The problem: Go over the entries and report the lines where the word "images" occurs.

------------------------

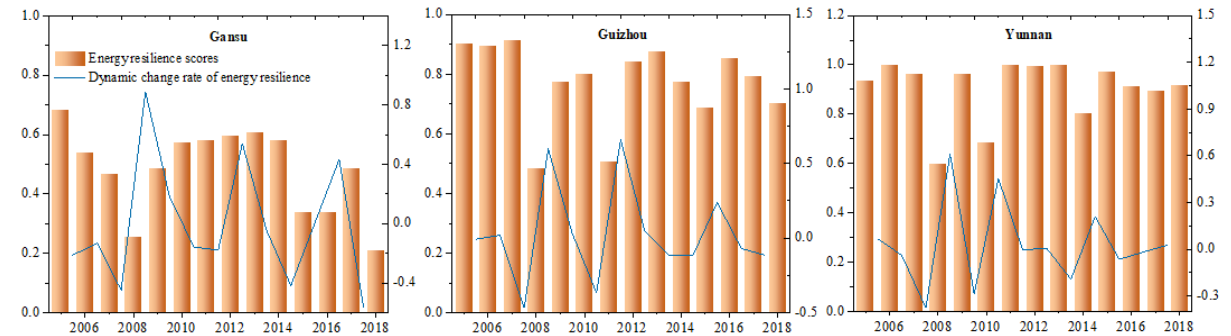
Figure 11. Energy resilience of the top three economically developed provinces in China.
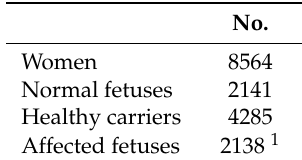
Table 3. Fetal diagnosis of β -thalassemia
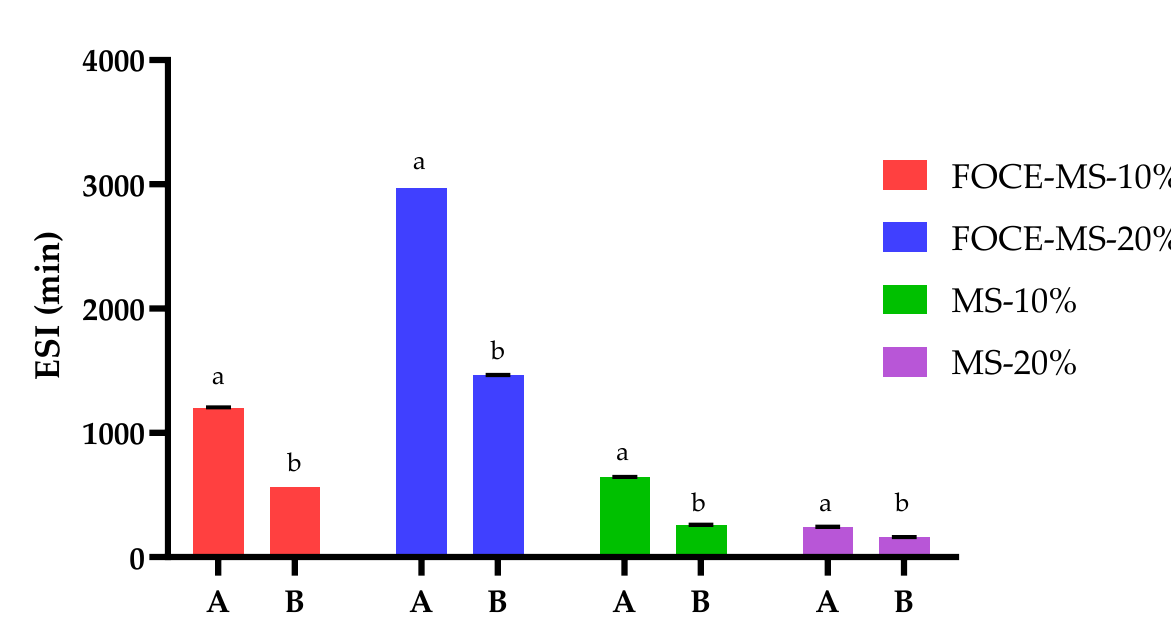
Figure 2. Emulsion Stability Index (ESI) of emulsions before spray drying A and after reconstitution B. FOCE-MS-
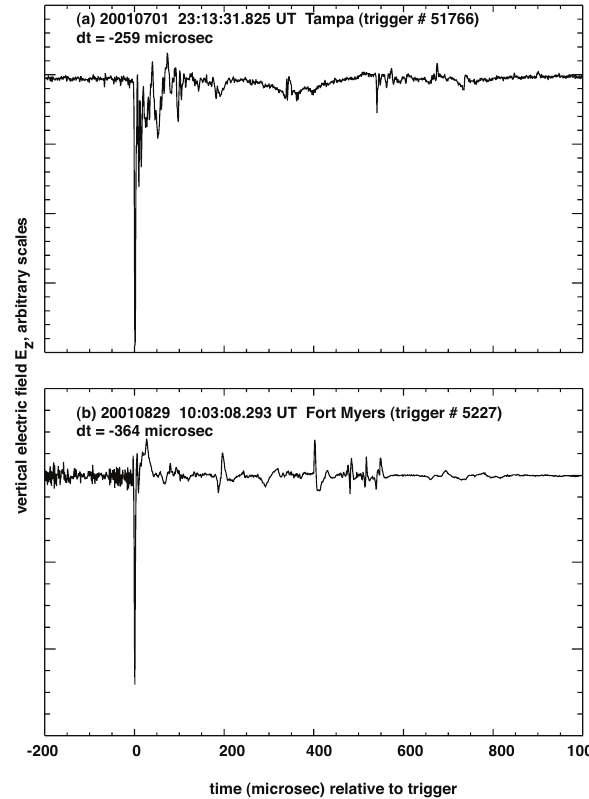
Fig. 6. Similar to Figs. 4 and 5, but for the coincidence in line #7 of Table 2. As in Figs. 4 and 5, the stroke automatically classified as an “NBE” is actually a negative cloud-to-ground stroke.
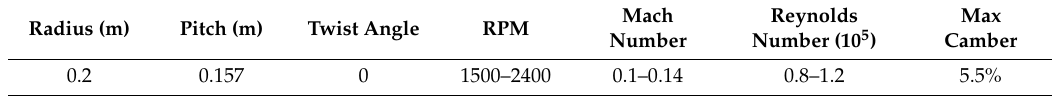
Figure 1. Propeller profile. Table 1. The characteristics of the propeller. RPM: Revolutions Per Minute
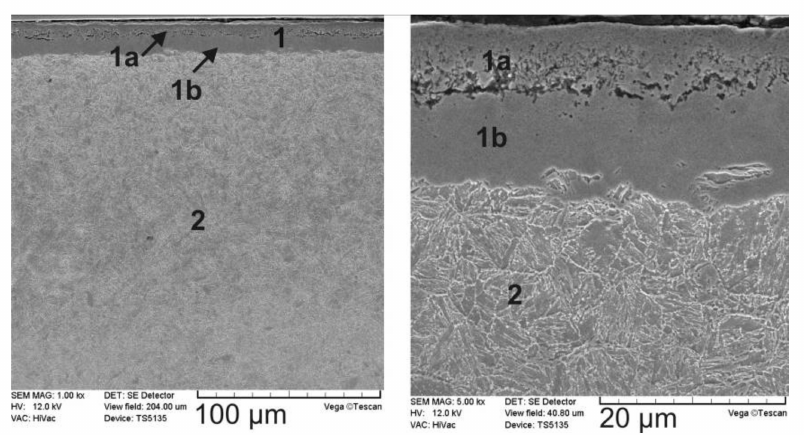
Figure 2. SEM images of gas-nitrided layer produced on 42CrMo4 steel: 1—compound zone; 1a—zone with ε nitrides; 1b—zone with ε + γ ’ nitrides; 2—di ff usion zone (nitric sorbite with γ ’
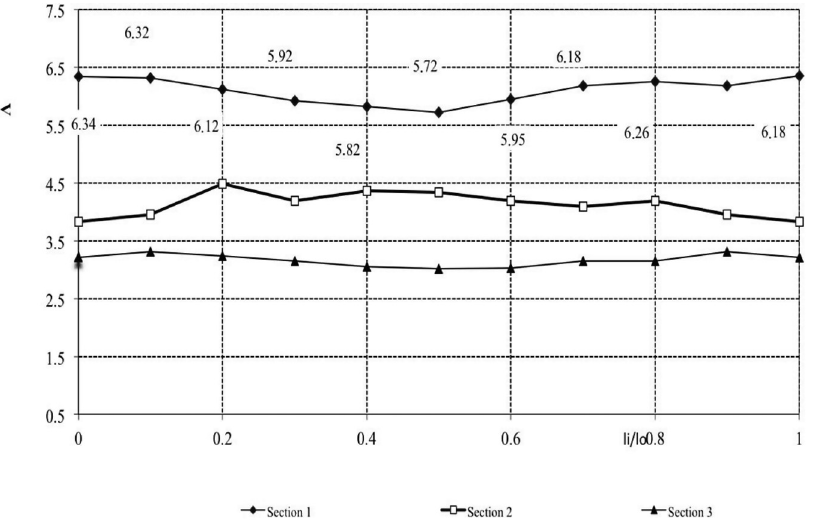
Figure 4: Distribution Λ on the longitudinal section of workpiece at a broach in the combined baizes with relative giving 0.6 (section 1 – D i / D ¼ 0.9; section 2 – D 0 D – length and diameter of the deformation center, 0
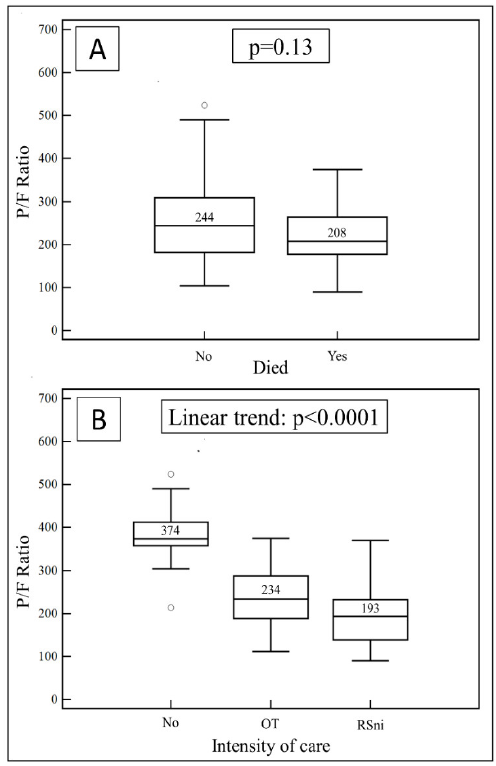
Figure 2. ( A ) PaO 2 /FiO 2 ratio values on admission in COVID-19 patients sorted on whether they died or not during hospitalization. ( B ) PaO 2 /FiO 2 ratio value on admission based on increasing intensity of care during hospitalization.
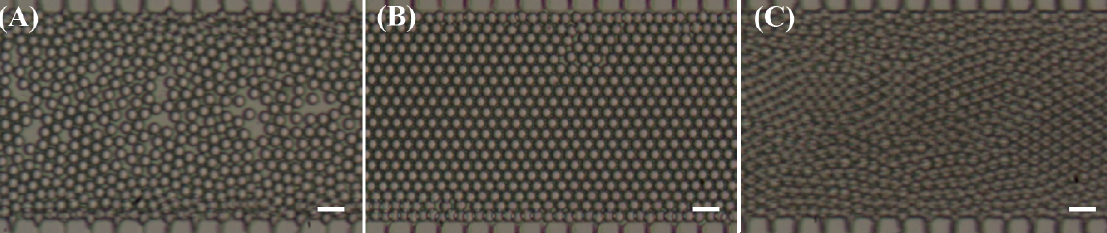
Figure 5. Series of the optical microscopic images of the monodispersed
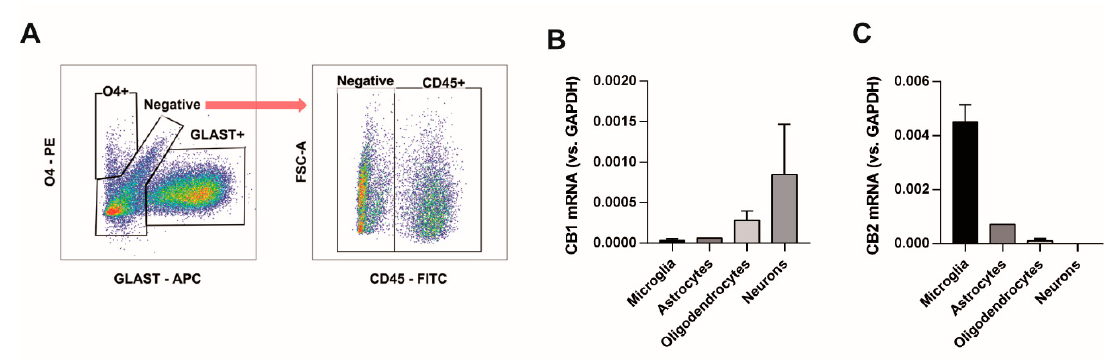
Figure 5. CB2 receptors are expressed by microglial cells at DIV12. Cells from mixed rat cortical primary cultures were collected and immunolabeled to separate different cell types. ( A ) Representative dot plot of fluorescence-activated cell sorting of cells based on the surface expression of O4 (mature oligodendrocytes), GLAST (astrocytes) and CD45 (microglial cells). The negative fraction was enriched in neuronal cells. ( B ) Relative CB1 receptor mRNA expression by real-time PCR in sorted cells. ( C ) Relative CB2 receptor mRNA expression by real-time PCR in sorted cells. PCR reactions were performed in triplicates from 2 independent experiments. Mean +/ − standard error of the mean is shown.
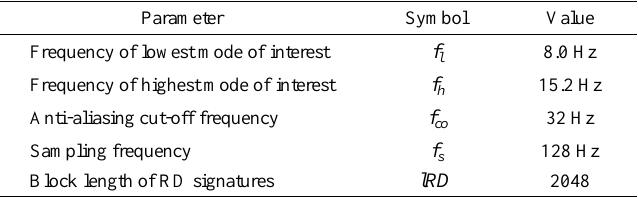
Setup of the monitoring system derived from the Experimental Modal Analysis Parameter Symbol Frequency of lowest mode of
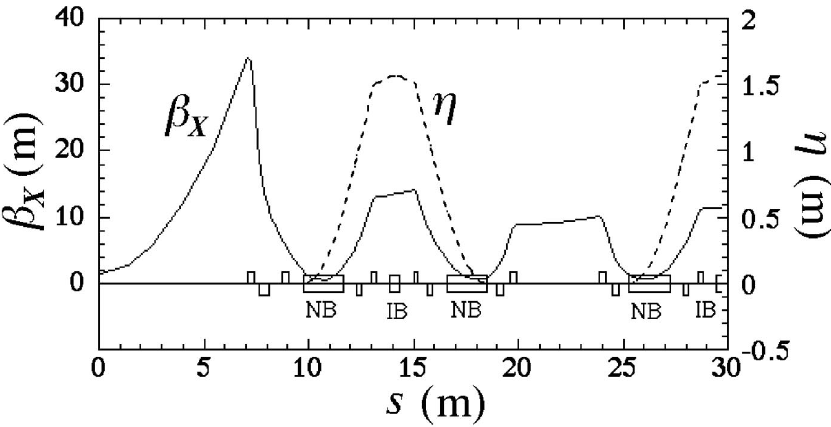
FIG. 1. Beta function ( (cid:4) , solid line) and dispersion function ( (cid:9) , broken line) in 1 = 4 of NewSUBARU. The boxes indicate the X locations and lengths of the bending magnets (indicated by NB and IB) and quadrupole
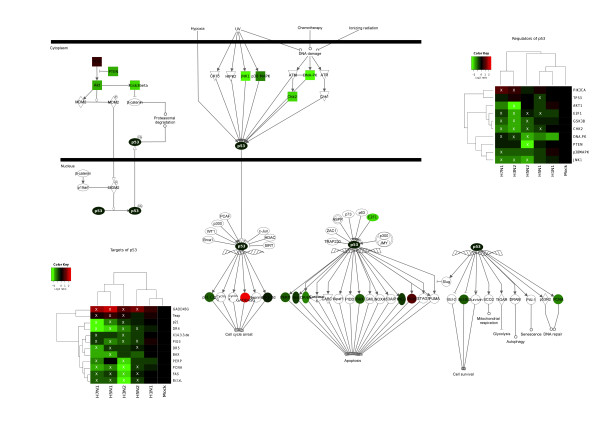
Transcriptional regulation of the genes belonging to the p53 signalling pathway (IPA canonical pathway) during influenza viral infection. Mean fold changes of the genes encoding regulators and targets of p53 that were differentially expressed by at least one virus, calculated as Log2(Mean expression levels in infected samples) - Log2(Mean expression levels in mock samples) and overlaid on the pathway in green for downregulated genes (FC < 0), and red for upregulated genes (FC > 0). Fold changes in each group of samples are depicted in the heat maps and were used to cluster hierarchically both samples and genes. Genes considered significant for each virus with the SAM procedure are indicated by a white X on the heat maps.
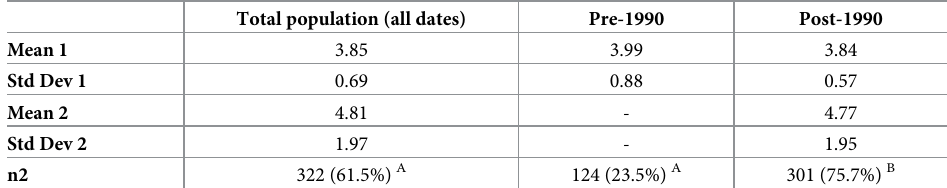
Table 1. Population parameters for CHX susceptibility of Ps . aeruginosa . Total population (all dates)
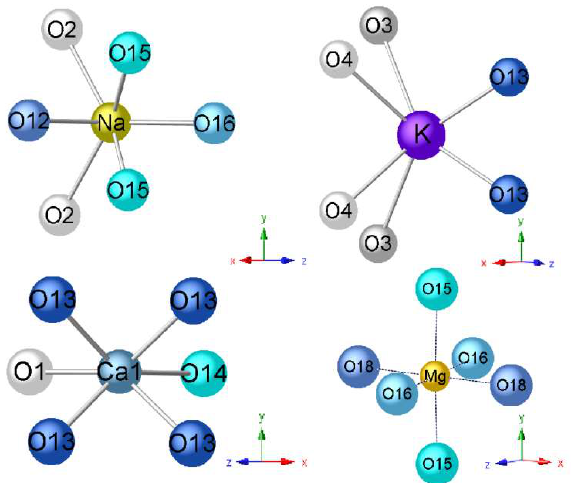
Figure 8. Outgoing cations coordination (2h of exchange).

------------------------

Task response:
Figure 2. SEM images of gas-nitrided layer produced on 42CrMo4 steel: 1—compound zone; 1a—zone with ε nitrides; 1b—zone with ε + γ ’ nitrides; 2—di ff usion zone (nitric sorbite with γ ’
Figure 5. Series of the optical microscopic images of the monodispersed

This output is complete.